* Assignment:
From the entries below, return only the lines starting at the one that contains "X191570000Y-118000000D03*" and ending at the one that contains "X191570000Y-95140000D03*", exactly as they stand.

Dataset excerpts START

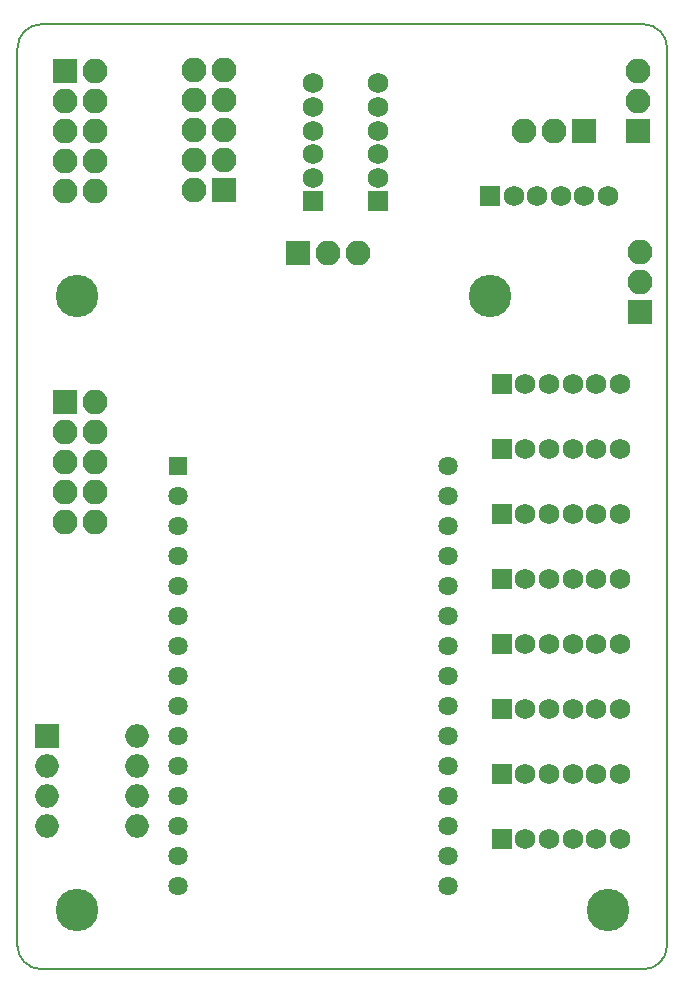
<source format=gbr>
G04 #@! TF.GenerationSoftware,KiCad,Pcbnew,(5.0.0-rc2-190-gf634b7565)*
G04 #@! TF.CreationDate,2018-07-09T23:29:34+02:00*
G04 #@! TF.ProjectId,IoP-mux8-1B,496F502D6D7578382D31422E6B696361,rev?*
G04 #@! TF.SameCoordinates,Original*
G04 #@! TF.FileFunction,Soldermask,Bot*
G04 #@! TF.FilePolarity,Negative*
%FSLAX46Y46*%
G04 Gerber Fmt 4.6, Leading zero omitted, Abs format (unit mm)*
G04 Created by KiCad (PCBNEW (5.0.0-rc2-190-gf634b7565)) date 07/09/18 23:29:34*
%MOMM*%
%LPD*%
G01*
G04 APERTURE LIST*
%ADD10C,0.200000*%
%ADD11R,1.750000X1.750000*%
%ADD12C,1.750000*%
%ADD13R,2.100000X2.100000*%
%ADD14O,2.100000X2.100000*%
%ADD15R,2.000000X2.000000*%
%ADD16O,2.000000X2.000000*%
%ADD17C,1.635000*%
%ADD18R,1.635000X1.635000*%
%ADD19C,3.600000*%
G04 APERTURE END LIST*
D10*
X180000000Y-125000000D02*
G75*
G02X178000000Y-123000000I0J2000000D01*
G01*
X231000000Y-45000000D02*
G75*
G02X233000000Y-47000000I0J-2000000D01*
G01*
X233000000Y-123000000D02*
G75*
G02X231000000Y-125000000I-2000000J0D01*
G01*
X178000000Y-47000000D02*
G75*
G02X180000000Y-45000000I2000000J0D01*
G01*
X178000000Y-47000000D02*
X178000000Y-123000000D01*
X231000000Y-45000000D02*
X180000000Y-45000000D01*
X233000000Y-123000000D02*
X233000000Y-47000000D01*
X180000000Y-125000000D02*
X231000000Y-125000000D01*
D11*
G04 #@! TO.C,EXT4*
X219000000Y-92000000D03*
D12*
X221000000Y-92000000D03*
X223000000Y-92000000D03*
X225000000Y-92000000D03*
X227000000Y-92000000D03*
X229000000Y-92000000D03*
G04 #@! TD*
D13*
G04 #@! TO.C,JP4*
X201735000Y-64392000D03*
D14*
X204275000Y-64392000D03*
X206815000Y-64392000D03*
G04 #@! TD*
D15*
G04 #@! TO.C,SW1*
X180500000Y-105300000D03*
D16*
X188120000Y-112920000D03*
X180500000Y-107840000D03*
X188120000Y-110380000D03*
X180500000Y-110380000D03*
X188120000Y-107840000D03*
X180500000Y-112920000D03*
X188120000Y-105300000D03*
G04 #@! TD*
D12*
G04 #@! TO.C,MASTER0*
X228000000Y-59500000D03*
X226000000Y-59500000D03*
X224000000Y-59500000D03*
X222000000Y-59500000D03*
X220000000Y-59500000D03*
D11*
X218000000Y-59500000D03*
G04 #@! TD*
D17*
G04 #@! TO.C,U1*
X214430000Y-82440000D03*
X214430000Y-84980000D03*
X214430000Y-87520000D03*
X214430000Y-90060000D03*
X214430000Y-92600000D03*
X214430000Y-95140000D03*
X214430000Y-97680000D03*
X214430000Y-100220000D03*
X214430000Y-102760000D03*
X214430000Y-105300000D03*
X214430000Y-107840000D03*
X214430000Y-110380000D03*
X214430000Y-112920000D03*
X214430000Y-115460000D03*
X214430000Y-118000000D03*
X191570000Y-118000000D03*
X191570000Y-115460000D03*
X191570000Y-112920000D03*
X191570000Y-110380000D03*
X191570000Y-107840000D03*
X191570000Y-105300000D03*
X191570000Y-102760000D03*
X191570000Y-100220000D03*
X191570000Y-97680000D03*
X191570000Y-95140000D03*
X191570000Y-92600000D03*
X191570000Y-90060000D03*
X191570000Y-87520000D03*
X191570000Y-84980000D03*
D18*
X191570000Y-82440000D03*
G04 #@! TD*
D13*
G04 #@! TO.C,J1*
X182000000Y-49000000D03*
D14*
X184540000Y-49000000D03*
X182000000Y-51540000D03*
X184540000Y-51540000D03*
X182000000Y-54080000D03*
X184540000Y-54080000D03*
X182000000Y-56620000D03*
X184540000Y-56620000D03*
X182000000Y-59160000D03*
X184540000Y-59160000D03*
G04 #@! TD*
G04 #@! TO.C,J3*
X192960000Y-48840000D03*
X195500000Y-48840000D03*
X192960000Y-51380000D03*
X195500000Y-51380000D03*
X192960000Y-53920000D03*
X195500000Y-53920000D03*
X192960000Y-56460000D03*
X195500000Y-56460000D03*
X192960000Y-59000000D03*
D13*
X195500000Y-59000000D03*
G04 #@! TD*
D19*
G04 #@! TO.C,MK4*
X228000000Y-120000000D03*
G04 #@! TD*
G04 #@! TO.C,MK3*
X218000000Y-68000000D03*
G04 #@! TD*
G04 #@! TO.C,MK2*
X183000000Y-120000000D03*
G04 #@! TD*
G04 #@! TO.C,MK1*
X183000000Y-68000000D03*
G04 #@! TD*
D13*
G04 #@! TO.C,JP1*
X230700000Y-69400000D03*
D14*
X230700000Y-66860000D03*
X230700000Y-64320000D03*
G04 #@! TD*
G04 #@! TO.C,JP2*
X230500000Y-48920000D03*
X230500000Y-51460000D03*
D13*
X230500000Y-54000000D03*
G04 #@! TD*
G04 #@! TO.C,JP3*
X226000000Y-54000000D03*
D14*
X223460000Y-54000000D03*
X220920000Y-54000000D03*
G04 #@! TD*
D13*
G04 #@! TO.C,J2*
X182000000Y-77000000D03*
D14*
X184540000Y-77000000D03*
X182000000Y-79540000D03*
X184540000Y-79540000D03*
X182000000Y-82080000D03*
X184540000Y-82080000D03*
X182000000Y-84620000D03*
X184540000Y-84620000D03*
X182000000Y-87160000D03*
X184540000Y-87160000D03*
G04 #@! TD*
D11*
G04 #@! TO.C,EXT2*
X219000000Y-103000000D03*
D12*
X221000000Y-103000000D03*
X223000000Y-103000000D03*
X225000000Y-103000000D03*
X227000000Y-103000000D03*
X229000000Y-103000000D03*
G04 #@! TD*
G04 #@! TO.C,LOC1*
X203000000Y-50000000D03*
X203000000Y-52000000D03*
X203000000Y-54000000D03*
X203000000Y-56000000D03*
X203000000Y-58000000D03*
D11*
X203000000Y-60000000D03*
G04 #@! TD*
G04 #@! TO.C,LOC0*
X208500000Y-60000000D03*
D12*
X208500000Y-58000000D03*
X208500000Y-56000000D03*
X208500000Y-54000000D03*
X208500000Y-52000000D03*
X208500000Y-50000000D03*
G04 #@! TD*
D11*
G04 #@! TO.C,EXT0*
X219000000Y-114000000D03*
D12*
X221000000Y-114000000D03*
X223000000Y-114000000D03*
X225000000Y-114000000D03*
X227000000Y-114000000D03*
X229000000Y-114000000D03*
G04 #@! TD*
G04 #@! TO.C,EXT3*
X229000000Y-97500000D03*
X227000000Y-97500000D03*
X225000000Y-97500000D03*
X223000000Y-97500000D03*
X221000000Y-97500000D03*
D11*
X219000000Y-97500000D03*
G04 #@! TD*
D12*
G04 #@! TO.C,EXT6*
X229000000Y-81000000D03*
X227000000Y-81000000D03*
X225000000Y-81000000D03*
X223000000Y-81000000D03*
X221000000Y-81000000D03*
D11*
X219000000Y-81000000D03*
G04 #@! TD*
G04 #@! TO.C,EXT7*
X219000000Y-75500000D03*
D12*
X221000000Y-75500000D03*
X223000000Y-75500000D03*
X225000000Y-75500000D03*
X227000000Y-75500000D03*
X229000000Y-75500000D03*
G04 #@! TD*
G04 #@! TO.C,EXT5*
X229000000Y-86500000D03*
X227000000Y-86500000D03*
X225000000Y-86500000D03*
X223000000Y-86500000D03*
X221000000Y-86500000D03*
D11*
X219000000Y-86500000D03*
G04 #@! TD*
G04 #@! TO.C,EXT1*
X219000000Y-108500000D03*
D12*
X221000000Y-108500000D03*
X223000000Y-108500000D03*
X225000000Y-108500000D03*
X227000000Y-108500000D03*
X229000000Y-108500000D03*
G04 #@! TD*
M02*

</source>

Dataset excerpts END

* Answer to the problem:
X191570000Y-118000000D03*
X191570000Y-115460000D03*
X191570000Y-112920000D03*
X191570000Y-110380000D03*
X191570000Y-107840000D03*
X191570000Y-105300000D03*
X191570000Y-102760000D03*
X191570000Y-100220000D03*
X191570000Y-97680000D03*
X191570000Y-95140000D03*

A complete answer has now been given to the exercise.